Last week, I closed on the refinancing of my home. (Feel free to applaud. Finances are not my forte.)
I remembered nine years prior, when Robb and I sat at a similar table, signing our lives away.
We were brand new transplants to Colorado, we had made about $250 on the sale of our first home in Ohio, and we were so excited to get the keys to the home we loved.
We got our keys that day, and we went straight to this empty home of ours, to walk through the echoing rooms and imagine the life we would bring to it.
The rooms we would paint and decorate again and again.
The home where we would bring our baby home. And then another baby. The flower bed for the petunias.
The sprawling deck for evening dinner parties. We imagined great things.
As we left, I said, "Should we lock this door to the garage? Because I think they like to keep it locked."
With a smile, Robb said, "Hey, babe? It's our house now. We get to decide."
Oh, right. It's our house now.
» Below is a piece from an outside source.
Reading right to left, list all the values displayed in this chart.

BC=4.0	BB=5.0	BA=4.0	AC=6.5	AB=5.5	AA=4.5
Man, I loved that day.
At that closing appointment, they ask you to sign four thousand pages, promise your firstborn child if you cannot follow through in paying back the loan, and promise to be faithful in all things homeowning, including live in the house and bring in your trash cans.
Deal. It was really very simple, until the very end.
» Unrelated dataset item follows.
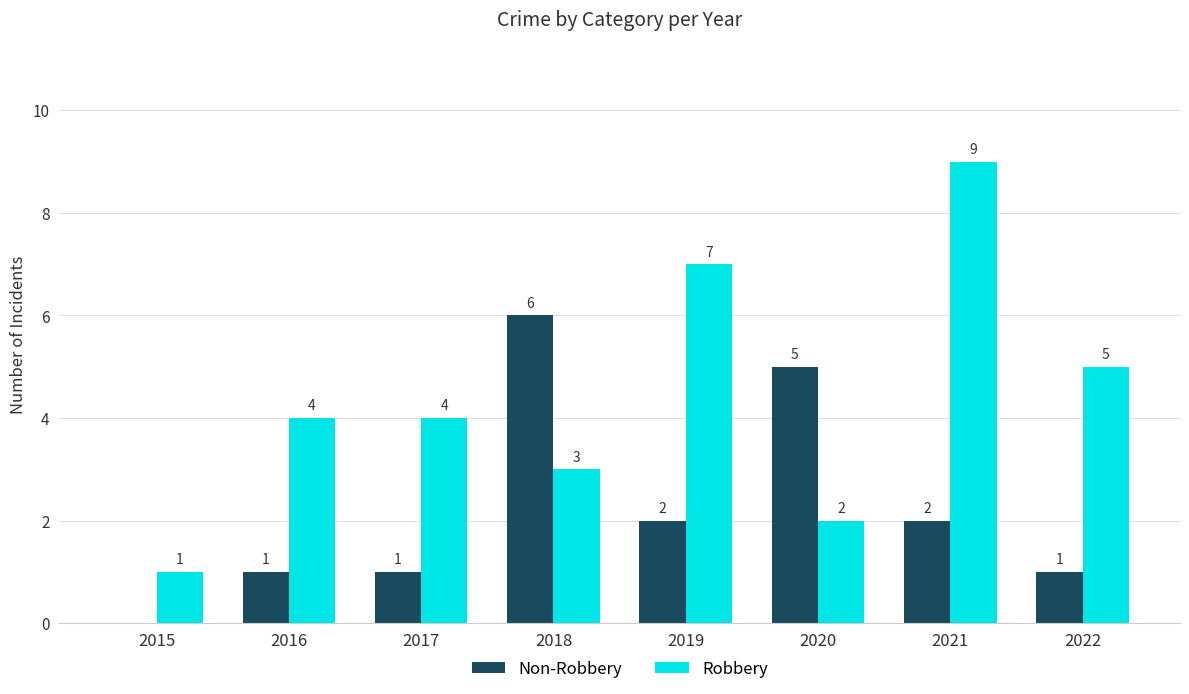

How many positive values does the Non-Robbery series have?

7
The last four pages were our last four tax returns. We always e-filed, so there was no signature on the electronic forms.
"Ma'am, could you sign here and here and here?"
I was called upon to sign where Robb's name belonged, next to his printed job title.
Underneath my signature, I read the printed words: Surviving Spouse.
I barely made it out of the office. I cried in the parking lot, gasping for air.
These are the blows that bring me to my knees. In every sense of the phrase.